Interplay between enhanced charge storage and charge transfer mechanism in Cu doped PANI: The role of surface morphology

• The role of electrode morphology on the charge storage and charge transfer property of supercapacitor is investigated.
• Electro analytical characterization of supercapacitor is achieved through a strategic combination of DC and AC techniques.
• Impedance model is used to elucidate the charge transfer and charge storage in Cu doped polymer electrode.
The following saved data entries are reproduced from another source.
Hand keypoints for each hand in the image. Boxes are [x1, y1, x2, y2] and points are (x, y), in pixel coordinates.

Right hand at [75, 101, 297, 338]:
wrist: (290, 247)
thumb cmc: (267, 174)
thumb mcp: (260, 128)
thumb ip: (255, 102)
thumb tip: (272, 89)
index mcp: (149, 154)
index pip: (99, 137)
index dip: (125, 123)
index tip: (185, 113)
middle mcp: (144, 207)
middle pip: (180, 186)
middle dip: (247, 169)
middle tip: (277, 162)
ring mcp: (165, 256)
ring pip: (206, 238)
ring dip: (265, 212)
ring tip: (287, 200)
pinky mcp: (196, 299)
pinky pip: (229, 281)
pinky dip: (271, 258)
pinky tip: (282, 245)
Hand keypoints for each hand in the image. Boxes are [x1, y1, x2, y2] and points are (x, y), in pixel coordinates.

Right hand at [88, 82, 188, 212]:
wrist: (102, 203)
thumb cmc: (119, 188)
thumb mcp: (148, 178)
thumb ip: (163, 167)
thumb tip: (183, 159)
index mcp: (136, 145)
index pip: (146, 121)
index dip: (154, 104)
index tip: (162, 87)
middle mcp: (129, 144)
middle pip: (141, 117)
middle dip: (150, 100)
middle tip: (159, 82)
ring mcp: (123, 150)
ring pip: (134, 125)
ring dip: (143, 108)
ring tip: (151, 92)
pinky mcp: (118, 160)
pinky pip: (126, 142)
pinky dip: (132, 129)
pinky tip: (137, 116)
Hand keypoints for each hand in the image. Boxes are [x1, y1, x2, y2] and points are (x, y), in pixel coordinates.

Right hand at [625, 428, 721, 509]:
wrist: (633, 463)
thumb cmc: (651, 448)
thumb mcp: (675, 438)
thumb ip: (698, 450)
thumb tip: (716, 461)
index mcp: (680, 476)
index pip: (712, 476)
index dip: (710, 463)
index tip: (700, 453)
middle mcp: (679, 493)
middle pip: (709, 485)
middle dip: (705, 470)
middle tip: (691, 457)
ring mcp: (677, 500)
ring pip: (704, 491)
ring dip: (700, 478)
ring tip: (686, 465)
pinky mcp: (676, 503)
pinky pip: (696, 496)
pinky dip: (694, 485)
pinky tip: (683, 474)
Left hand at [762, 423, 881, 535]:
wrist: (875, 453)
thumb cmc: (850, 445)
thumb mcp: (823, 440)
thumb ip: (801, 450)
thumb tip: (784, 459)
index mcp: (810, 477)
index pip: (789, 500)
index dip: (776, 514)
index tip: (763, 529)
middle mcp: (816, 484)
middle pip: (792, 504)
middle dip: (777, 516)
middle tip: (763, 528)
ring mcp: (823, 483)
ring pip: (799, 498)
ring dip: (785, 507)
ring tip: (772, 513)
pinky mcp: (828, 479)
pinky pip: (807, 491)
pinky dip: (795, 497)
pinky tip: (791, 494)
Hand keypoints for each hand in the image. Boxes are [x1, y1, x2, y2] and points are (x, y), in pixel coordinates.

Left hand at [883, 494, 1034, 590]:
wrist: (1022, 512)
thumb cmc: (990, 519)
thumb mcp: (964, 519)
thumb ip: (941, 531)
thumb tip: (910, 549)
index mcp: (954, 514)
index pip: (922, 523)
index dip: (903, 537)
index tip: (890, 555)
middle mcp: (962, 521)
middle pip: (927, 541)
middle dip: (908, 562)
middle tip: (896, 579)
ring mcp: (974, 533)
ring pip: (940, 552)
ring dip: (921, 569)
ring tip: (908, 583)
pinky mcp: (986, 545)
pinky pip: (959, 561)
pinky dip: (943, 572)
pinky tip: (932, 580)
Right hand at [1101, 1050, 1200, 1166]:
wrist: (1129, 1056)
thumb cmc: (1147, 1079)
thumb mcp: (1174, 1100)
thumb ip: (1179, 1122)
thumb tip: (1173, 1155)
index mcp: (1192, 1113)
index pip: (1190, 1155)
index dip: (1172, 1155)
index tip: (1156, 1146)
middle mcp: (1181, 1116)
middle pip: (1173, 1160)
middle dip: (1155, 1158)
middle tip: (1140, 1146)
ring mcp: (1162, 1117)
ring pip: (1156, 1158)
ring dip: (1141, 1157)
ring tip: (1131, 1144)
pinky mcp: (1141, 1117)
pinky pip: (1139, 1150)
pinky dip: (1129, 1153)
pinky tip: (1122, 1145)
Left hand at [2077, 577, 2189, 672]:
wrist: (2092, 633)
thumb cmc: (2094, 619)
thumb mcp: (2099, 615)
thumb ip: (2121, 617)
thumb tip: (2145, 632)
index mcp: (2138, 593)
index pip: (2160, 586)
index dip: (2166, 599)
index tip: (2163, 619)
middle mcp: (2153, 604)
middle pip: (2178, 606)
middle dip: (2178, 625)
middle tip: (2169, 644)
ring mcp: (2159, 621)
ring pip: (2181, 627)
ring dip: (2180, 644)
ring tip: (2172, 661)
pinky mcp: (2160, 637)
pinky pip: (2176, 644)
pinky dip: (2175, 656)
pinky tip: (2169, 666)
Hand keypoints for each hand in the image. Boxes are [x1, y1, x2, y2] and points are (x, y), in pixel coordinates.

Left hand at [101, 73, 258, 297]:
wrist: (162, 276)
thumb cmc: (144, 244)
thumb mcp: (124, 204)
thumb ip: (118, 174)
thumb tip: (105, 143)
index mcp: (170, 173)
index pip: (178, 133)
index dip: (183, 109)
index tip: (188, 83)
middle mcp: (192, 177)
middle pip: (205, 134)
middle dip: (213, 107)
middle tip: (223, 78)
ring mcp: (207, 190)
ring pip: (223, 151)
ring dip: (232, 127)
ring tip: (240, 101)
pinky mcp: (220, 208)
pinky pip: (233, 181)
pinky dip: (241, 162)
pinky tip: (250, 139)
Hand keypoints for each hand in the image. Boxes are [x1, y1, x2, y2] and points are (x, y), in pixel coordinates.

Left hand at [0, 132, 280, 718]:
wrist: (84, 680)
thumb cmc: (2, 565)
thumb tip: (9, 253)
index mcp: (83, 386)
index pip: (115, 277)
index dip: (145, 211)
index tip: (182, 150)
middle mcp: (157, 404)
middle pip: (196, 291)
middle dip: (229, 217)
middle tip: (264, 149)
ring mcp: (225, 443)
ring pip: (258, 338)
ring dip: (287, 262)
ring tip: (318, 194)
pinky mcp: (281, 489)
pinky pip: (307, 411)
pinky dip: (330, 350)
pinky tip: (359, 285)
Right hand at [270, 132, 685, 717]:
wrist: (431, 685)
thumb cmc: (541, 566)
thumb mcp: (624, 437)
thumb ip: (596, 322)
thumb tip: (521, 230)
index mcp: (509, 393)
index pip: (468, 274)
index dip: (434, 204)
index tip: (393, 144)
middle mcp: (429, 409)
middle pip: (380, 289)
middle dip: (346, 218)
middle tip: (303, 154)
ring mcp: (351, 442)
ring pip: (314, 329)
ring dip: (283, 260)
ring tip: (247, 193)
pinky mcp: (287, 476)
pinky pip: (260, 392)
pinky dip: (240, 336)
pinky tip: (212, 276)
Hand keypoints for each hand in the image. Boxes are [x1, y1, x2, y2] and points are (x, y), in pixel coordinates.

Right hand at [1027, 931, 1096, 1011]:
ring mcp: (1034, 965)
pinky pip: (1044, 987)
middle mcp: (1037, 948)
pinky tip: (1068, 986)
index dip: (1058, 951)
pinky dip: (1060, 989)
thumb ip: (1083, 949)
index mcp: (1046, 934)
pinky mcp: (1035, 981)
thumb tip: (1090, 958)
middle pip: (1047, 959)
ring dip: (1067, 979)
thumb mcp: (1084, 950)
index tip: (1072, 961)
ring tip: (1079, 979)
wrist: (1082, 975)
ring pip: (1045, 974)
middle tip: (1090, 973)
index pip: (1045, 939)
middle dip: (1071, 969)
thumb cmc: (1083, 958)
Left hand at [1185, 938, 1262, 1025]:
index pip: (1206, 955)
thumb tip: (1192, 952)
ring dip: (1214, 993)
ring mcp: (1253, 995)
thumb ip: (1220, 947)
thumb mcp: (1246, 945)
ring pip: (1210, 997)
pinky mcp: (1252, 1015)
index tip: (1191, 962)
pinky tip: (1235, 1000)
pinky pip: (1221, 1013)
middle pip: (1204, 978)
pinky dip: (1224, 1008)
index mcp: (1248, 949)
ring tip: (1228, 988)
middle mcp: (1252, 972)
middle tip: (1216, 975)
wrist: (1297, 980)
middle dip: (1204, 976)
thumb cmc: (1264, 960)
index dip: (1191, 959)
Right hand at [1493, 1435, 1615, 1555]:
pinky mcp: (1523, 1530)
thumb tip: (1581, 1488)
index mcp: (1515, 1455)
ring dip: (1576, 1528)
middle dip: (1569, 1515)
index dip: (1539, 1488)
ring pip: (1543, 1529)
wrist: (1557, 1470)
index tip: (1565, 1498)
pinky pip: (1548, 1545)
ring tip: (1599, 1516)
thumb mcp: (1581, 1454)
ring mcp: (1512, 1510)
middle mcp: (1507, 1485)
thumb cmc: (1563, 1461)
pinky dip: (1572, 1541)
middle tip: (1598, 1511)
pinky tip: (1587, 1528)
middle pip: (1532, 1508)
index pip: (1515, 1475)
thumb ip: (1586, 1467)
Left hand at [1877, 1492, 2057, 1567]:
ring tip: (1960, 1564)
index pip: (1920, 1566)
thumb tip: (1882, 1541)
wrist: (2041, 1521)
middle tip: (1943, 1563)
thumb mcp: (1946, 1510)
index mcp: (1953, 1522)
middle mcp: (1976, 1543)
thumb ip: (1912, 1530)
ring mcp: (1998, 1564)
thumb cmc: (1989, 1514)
The present article reports an insight into the interplay between enhanced charge storage and charge transfer mechanism at electrode–electrolyte interface having different electrode morphology. The DC techniques like cyclic voltammetry (CV) and galvanostatic charge discharge (GCD) are employed to obtain the interfacial capacitance and resistance, Faradaic features and charge retention ratio of the electrode–electrolyte interface as a function of applied bias. The porous nanorod morphology of copper doped polyaniline (PANI) delivered a maximum interfacial capacitance of 283 mF/cm2 at 0.5 mA/cm2 with a rate capability of 39%. On the contrary, the compact granular morphology of copper doped PANI delivered the maximum interfacial capacitance of 3.01 mF/cm2 at 0.5 mA/cm2 with a rate capability of 88%. AC technique like Electrochemical Impedance Spectroscopy (EIS) leads to the straight forward determination of charge transfer resistance, double layer capacitance, Warburg coefficient, interfacial capacitance and resistance, and series resistance of the electrode–electrolyte interface.